Ribonucleïnezuur voert verschillende taken uit. Als langdurige opslag van de genetische code is dit meestal uitgesloten. Alleen bij sommigen virussen dient RNA als drager van genetische informatie. In andere organismen wordt deze taak uitgevoerd door DNA. RNA fungeert onder meer als een overbrenger en vertaler van de genetische code bij de biosynthese van eiwitten. Het mRNA is hiervoor verantwoordelijk. Vertaald betekent mRNA boodschapper-RNA. Het kopieert de informatie gevonden op een gen en transporteert het naar het ribosoom, waar met behulp van deze informatie een eiwit wordt gesynthetiseerd. Daarbij vormen drie aangrenzende nucleotiden een zogenaamd codon, dat een specifiek aminozuur vertegenwoordigt. Op deze manier wordt een polypeptideketen van aminozuren wordt stap voor stap opgebouwd. Het individu aminozuren worden via tRNA (transfer RNA) naar het ribosoom getransporteerd. In dit proces functioneert het tRNA dus als een hulpmolecuul bij de biosynthese van eiwitten.
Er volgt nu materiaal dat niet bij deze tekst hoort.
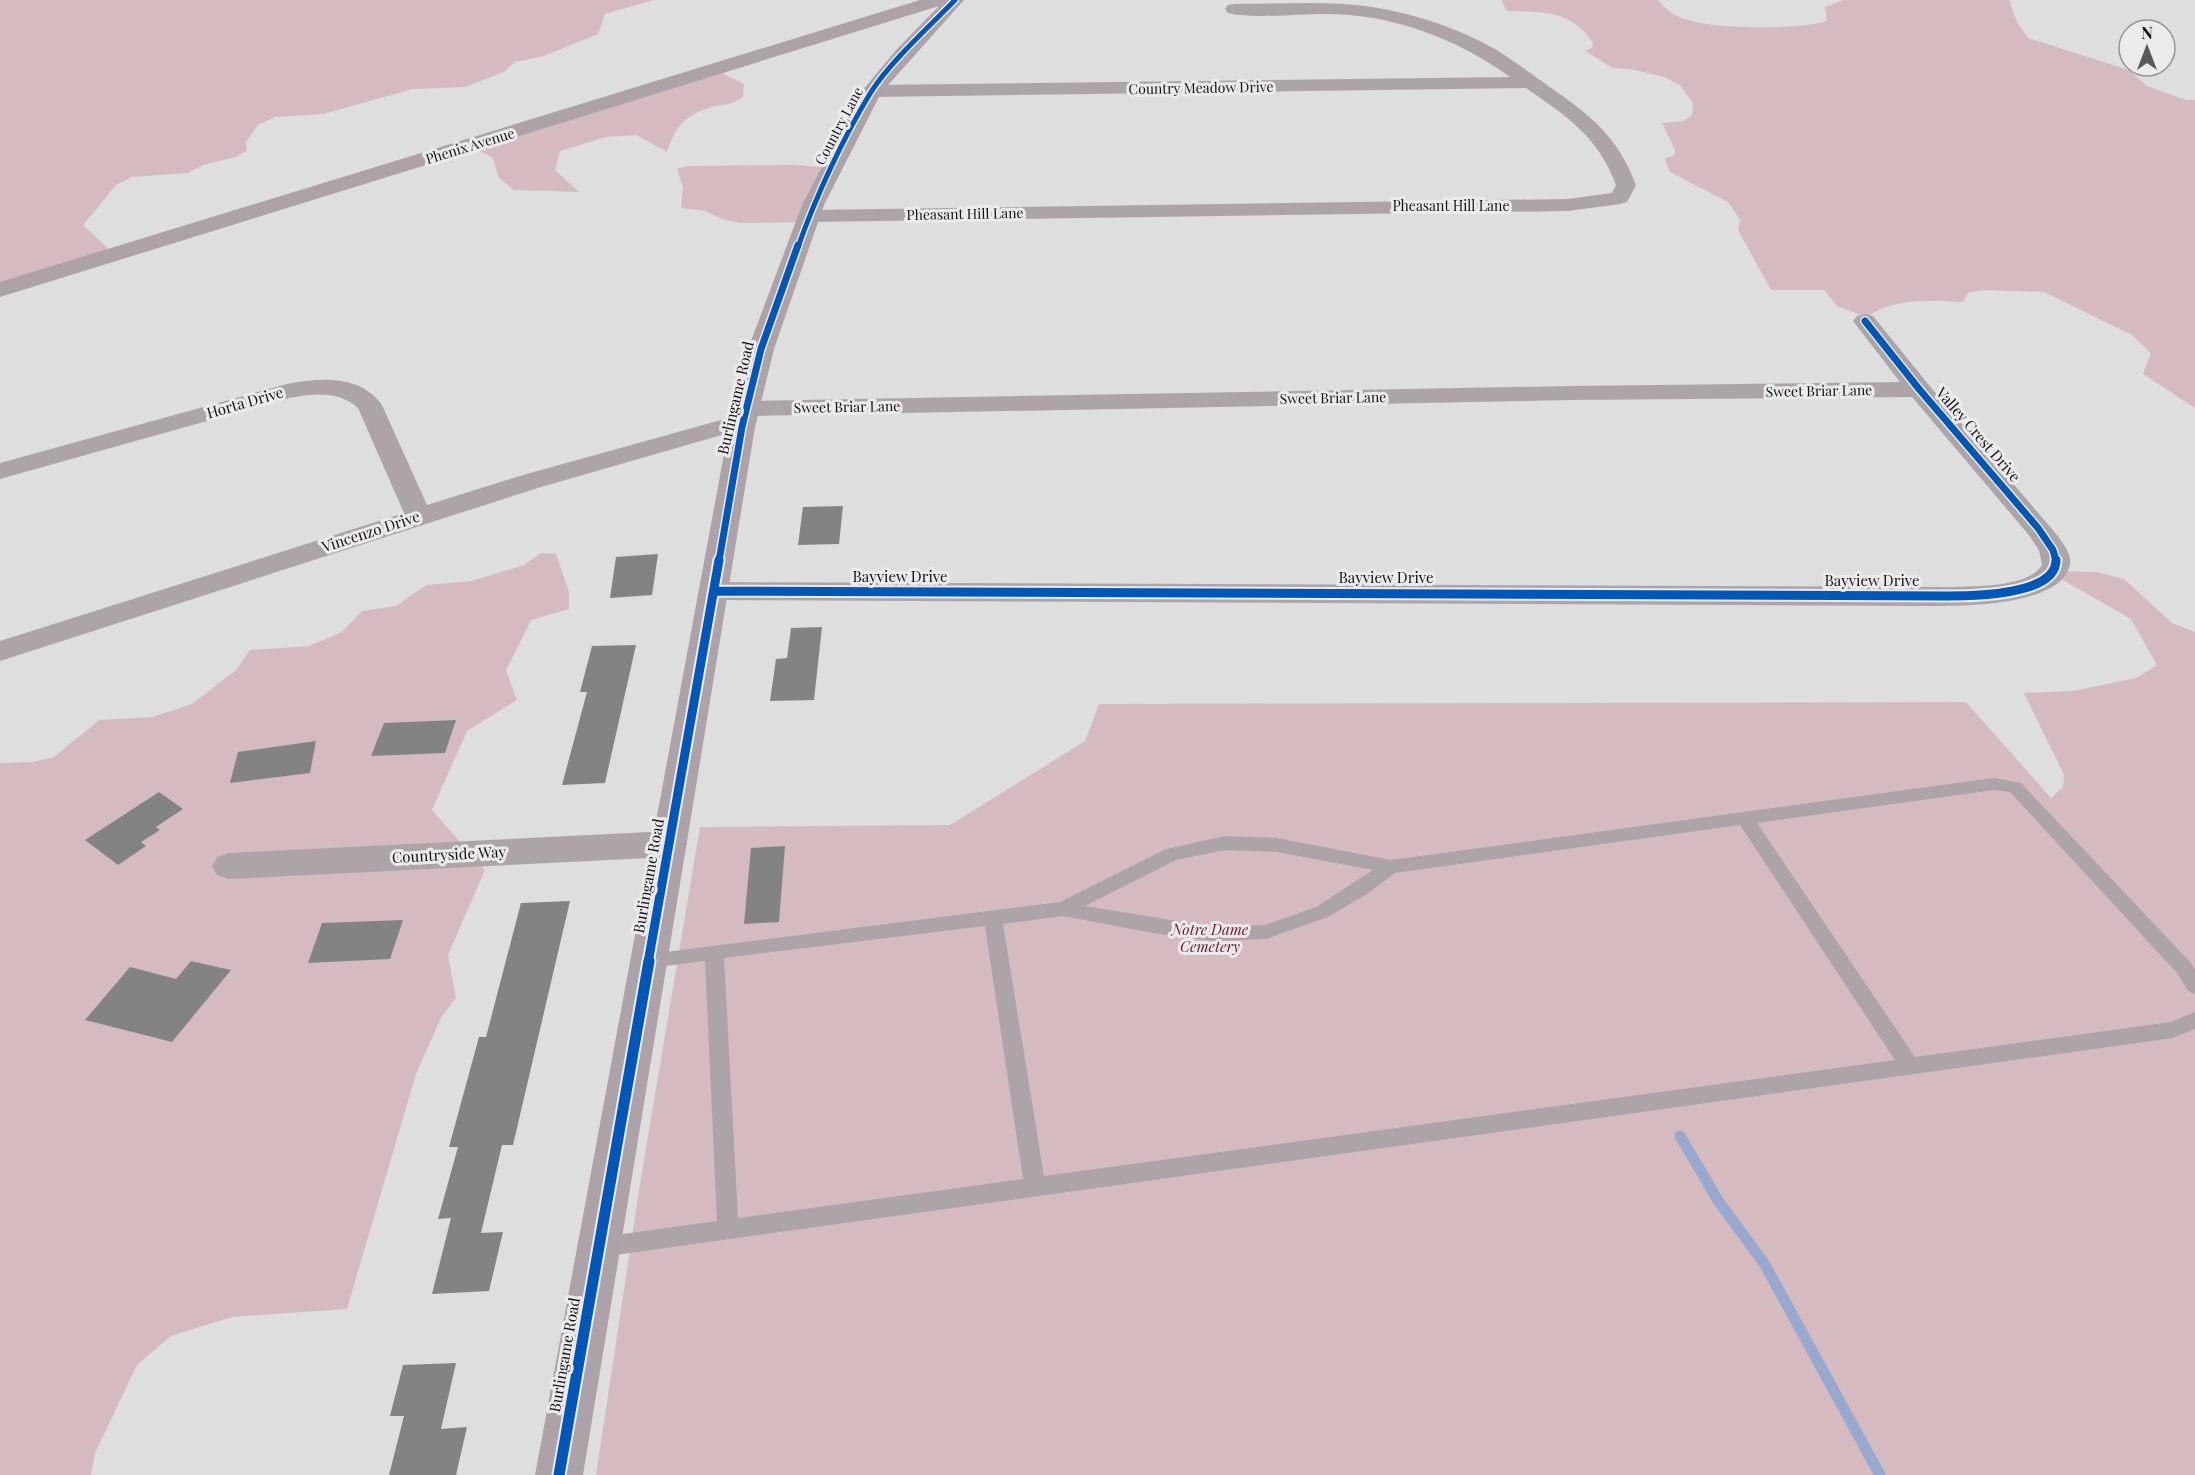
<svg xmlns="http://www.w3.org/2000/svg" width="2195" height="1475" font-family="'Playfair Display',serif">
	<rect width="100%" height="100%" fill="#dfdedf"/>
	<path fill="#d5bbbf" d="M0,0h654l-49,14 -7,20 -54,22 -29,6 -11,10 -39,15 -52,2 -90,25 -48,3 -17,8 -12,17 1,9 -11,6 -33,8 -15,8 -56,4 -16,8 -33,40 31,29 -114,36z
		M1501,0h157c9,11 16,16 30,20 27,9 112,10 139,1l-2,-14 18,-7h166l8,22 11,16 101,32 18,16 39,14h9v308l-52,-34 8,-21 -19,-18 -88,-43 -62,-2 -14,3 -5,9c-35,-1 -66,-5 -97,15l-29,-11 -13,-16h-53l-33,-60 2,-10 -12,-18 -58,-30 -5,-13 9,-4 1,-5 -13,-27 22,-2 8,-6 1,-12 -13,-18 -16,-8 -34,-8 -17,-1 -28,-17 7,-3 1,-5c-21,-33 -49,-31 -86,-32z
		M716,70l28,14 -1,13c-11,8 -19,7 -31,10 -27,7 -37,21 -45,45l-31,-17 -30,2 -46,14 -5,19 24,22 -65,-2 -15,-12 -7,-21 -24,-11z
		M796,165l35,3 -23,54 -68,1 -18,-4 -17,-8 -24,-3 2,-20 -6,-19 10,-3z
		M541,553l15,1 13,38v17l-38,11 -25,50 11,30 -50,31 -35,79 53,60 -37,85 8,43 -14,18 -26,58 -69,235 -115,8 -61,19 -34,29 -42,88 -4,22h-91v-712l33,-1 21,-5 45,-37 53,-3 40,-13 44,-34 14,-20 59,-4 33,-14 20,-21 34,-5 30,-21 46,-4 52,-16z
		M2052,571l44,1 28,7 48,44 23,9v843h-1599l43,-285 61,-363 250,-2 135,-84 14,-37 867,-2 85,96 12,-11 1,-12 -40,-82 49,-2 63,-13 21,-13 -26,-46 -77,-44z"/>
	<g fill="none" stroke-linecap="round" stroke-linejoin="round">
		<path stroke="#98a8ce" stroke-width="11" d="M1680,1136l39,66 45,61 116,212"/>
	</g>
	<path fill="#848384" d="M843,506l-4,38 -41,1 5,-38z
		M658,554l-6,41 -42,3 6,-41z
		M822,627l-8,73 -44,1 6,-42 11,-1 4,-30z
		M636,645l-31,138 -43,2 25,-93h-7l12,-46z
		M456,720l-11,33 -74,3 13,-33z
		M316,741l-6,32 -80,10 8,-31z
		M159,792l24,17 -27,18 4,3 -19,12 5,4 -28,19 -33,-25z
		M785,846l-6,76 -35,2 7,-76z
		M570,901l-57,244h-11l-21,88 22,-1 -14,59 -57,3 19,-76 -13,1 20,-72h-9l30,-110h7l35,-134z
		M403,920l-13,39 -82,4 14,-40z
		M191,961l40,9 -59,72 -87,-22 45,-53 46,12z
		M456,1363l-15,66 26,-2 -11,48h-67l15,-59h-14l13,-51z"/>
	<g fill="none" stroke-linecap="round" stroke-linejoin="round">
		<path fill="#aca4a9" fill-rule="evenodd" d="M1994,778l27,5 170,180 4,7v24l-7,-3 -11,-18 -167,-181 -16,-2 -237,33 158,234 256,-35 24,-10v17l-22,9 -1572,219 -8,-3 -3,-7 3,-7 8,-3 116,-16 -12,-260 -56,7 -7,-3 -2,-5 2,-5 418,-53 106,-53 59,-13 52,2 114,22zM1740,825l155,235 -851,116 -41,-252 60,-8 90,17 60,8 53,-2 62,-22 39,-23 28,-21zM1225,850l52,2 96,18 -57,37 -51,18 -52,2 -128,-21 91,-46zM985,926l38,253 -285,39 -14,-260z"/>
		<path fill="#aca4a9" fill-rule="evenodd" d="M1234,4c36,0 73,-2 109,0 52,3 107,20 152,45 18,11 35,24 52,36 43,30 70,50 89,100l-9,17 -7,2 -52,7 -758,11 -8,-1 -3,-5 3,-5 8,-1 758,-11 44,-6 4,-8c-18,-49 -50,-69 -90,-97l-654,9 -7,-2 -2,-4 2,-4 7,-2 638,-8c-54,-39 -118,-63 -185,-63 -28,0 -72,5 -97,-1l-3,-4 3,-4z
			M1865,314l8,2 55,68 129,151c5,7 15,19 13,29 -8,45 -118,42 -153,42l-1202,-6 -10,-2 -4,-7 4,-7 10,-2 1234,5c24,-1 79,1 93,-22l-3,-15 -11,-16 -116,-137 -339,3 -819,16 3,5 -4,5 -212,61 -541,174v-20l404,-128 -46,-105c-20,-18 -44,-14 -69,-10l-289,81v-16l287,-79c32,-6 73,-10 95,21l45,100 96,-30 216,-60 -5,-6 4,-5 9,-3 826,-15 327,-4 -47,-61 4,-5z
			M670,831l12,4 5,9 -5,9 -12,4 -441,22 -12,-4 -5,-9 5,-9 12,-4z"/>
		<path fill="#aca2a8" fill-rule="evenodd" d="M920,0h44l-83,93 -57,112 -50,144 -19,78 -172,1048h-48l194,-1048 19,-78 54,-144 60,-114 35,-42 42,-43 -939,291v-15z"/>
		<defs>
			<path id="cycleway-far3" d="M798,247c18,-51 45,-109 73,-155 20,-31 58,-65 84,-92"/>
			<path id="cycleway-far2" d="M1865,321l54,68 119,139 15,22 3,11
				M719,561l23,-134 19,-78 37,-104"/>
			<path id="cycleway-far1" d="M715,591l1234,5c25,0 107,-1 107,-36
				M648,963l71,-403"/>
			<path id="cycleway" d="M559,1475l90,-514"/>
		</defs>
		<use href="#cycleway-far3" stroke="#eceaed" stroke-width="8"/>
		<use href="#cycleway-far2" stroke="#eceaed" stroke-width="10"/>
		<use href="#cycleway-far1" stroke="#eceaed" stroke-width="13"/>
		<use href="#cycleway" stroke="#eceaed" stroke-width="15"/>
		<use href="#cycleway-far3" stroke="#0057b8" stroke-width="5"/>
		<use href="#cycleway-far2" stroke="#0057b8" stroke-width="7"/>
		<use href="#cycleway-far1" stroke="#0057b8" stroke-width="9"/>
		<use href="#cycleway" stroke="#0057b8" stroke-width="11"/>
	</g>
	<g text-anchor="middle" stroke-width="6" stroke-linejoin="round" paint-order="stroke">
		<g font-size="14" fill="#121213" stroke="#eceaed">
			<text transform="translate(1201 88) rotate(-1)" y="5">Country Meadow Drive</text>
			<text transform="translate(839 126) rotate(-62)" y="5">Country Lane</text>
			<text transform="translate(470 146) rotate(-17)" y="5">Phenix Avenue</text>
			<text x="1451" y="211">Pheasant Hill Lane</text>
			<text transform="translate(965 214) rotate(-1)" y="5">Pheasant Hill Lane</text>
			<text transform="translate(1819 391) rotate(-1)" y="5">Sweet Briar Lane</text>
			<text transform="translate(1333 398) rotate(-1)" y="5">Sweet Briar Lane</text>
			<text transform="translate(847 407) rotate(-1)" y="5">Sweet Briar Lane</text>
		</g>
		<g font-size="15" fill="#121213" stroke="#eceaed">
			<text transform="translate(736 398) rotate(-77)" y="5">Burlingame Road</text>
			<text transform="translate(245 403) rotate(-16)" y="5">Horta Drive</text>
			<text transform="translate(1978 435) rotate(49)" y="5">Valley Crest Drive</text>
			<text transform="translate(371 532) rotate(-18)" y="5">Vincenzo Drive</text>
			<text x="900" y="582">Bayview Drive</text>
			<text x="1386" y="583">Bayview Drive</text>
			<text x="1872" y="586">Bayview Drive</text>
			<text transform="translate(449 855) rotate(-3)" y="5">Countryside Way</text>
			<text transform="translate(649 876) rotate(-80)" y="5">Burlingame Road</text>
			<text transform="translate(565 1355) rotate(-80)" y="5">Burlingame Road</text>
		</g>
		<g font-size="15" font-style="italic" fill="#69182f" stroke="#eceaed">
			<text x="1210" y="935">Notre Dame<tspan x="1210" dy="17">Cemetery</tspan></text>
		</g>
	</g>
	<g transform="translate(2147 48)"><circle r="28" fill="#eceaed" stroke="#959496" stroke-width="1.5"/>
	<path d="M0-4.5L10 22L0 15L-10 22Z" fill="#5a595a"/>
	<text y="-9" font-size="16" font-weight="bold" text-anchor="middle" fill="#121213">N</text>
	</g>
</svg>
Als een ander RNA-molecuul is rRNA (ribosomaal RNA) betrokken bij de assemblage van ribosomen​ Andere voorbeelden zijn onder meer asRNA (antisense RNA) voor regulering gen expressie, hnRNA (heterogeen nucleair RNA) als een voorloper van volwassen mRNA, ribowitches voor genregulatie, ribozymen voor het katalyseren van biochemische reacties, en nog veel meer. Het RNA moleculen is mogelijk niet stabiel omdat op verschillende tijdstippen verschillende transcripties nodig zijn. De gesplitste nucleotiden of oligomeren worden constant gebruikt om RNA opnieuw te synthetiseren. Volgens de RNA-wereldhypothese van Walter Gilbert, RNA moleculen vormden de voorlopers van alle organismen. Zelfs vandaag de dag zijn ze bij sommigen de enige dragers van de genetische code virussen.

Ziekten

In de context van ziekte, ribonucleic zuren spelen een rol in dat velen virussen hebben alleen RNA als hun genetisch materiaal. Zo zijn er naast DNA-virussen ook virussen met enkel- of dubbelstrengs RNA. Buiten een levend organisme is een virus volledig inactief. Het heeft geen eigen metabolisme, maar wanneer een virus in contact komt met lichaamscellen, wordt de genetische informatie van zijn DNA of RNA geactiveerd. Het virus begint zichzelf te vermenigvuldigen met behulp van de organellen van de gastheercel. Daarbij wordt de gastheercel door het virus opnieuw geprogrammeerd om individuele viruscomponenten te produceren. Het genetisch materiaal van het virus komt de celkern binnen. Daar vindt de opname ervan in het DNA van de gastheercel plaats en worden voortdurend nieuwe virussen geproduceerd. De virussen worden uit de cel geloosd. Het proces herhaalt zich totdat de cel sterft. Bij RNA-virussen wordt het enzym reverse transcriptase gebruikt om de genetische informatie van het RNA in het DNA te transcriberen. Retrovirussen zijn een speciale vorm van RNA-virussen. Het HI-virus is bijvoorbeeld een van de retrovirussen. Ook bij retrovirussen zorgt het enzym reverse transcriptase voor de overdracht van de genetische informatie van het enkelstrengs RNA naar het DNA van de gastheercel. Daar worden nieuwe virussen gegenereerd die de cel verlaten zonder te worden vernietigd. Er worden altijd nieuwe virussen gevormd die constant andere cellen infecteren. Retrovirussen zijn erg mutatief en daarom moeilijk te bestrijden. Een combinatie van verschillende componenten zoals reverse transcriptase-remmers en proteaseremmers wordt gebruikt als therapie.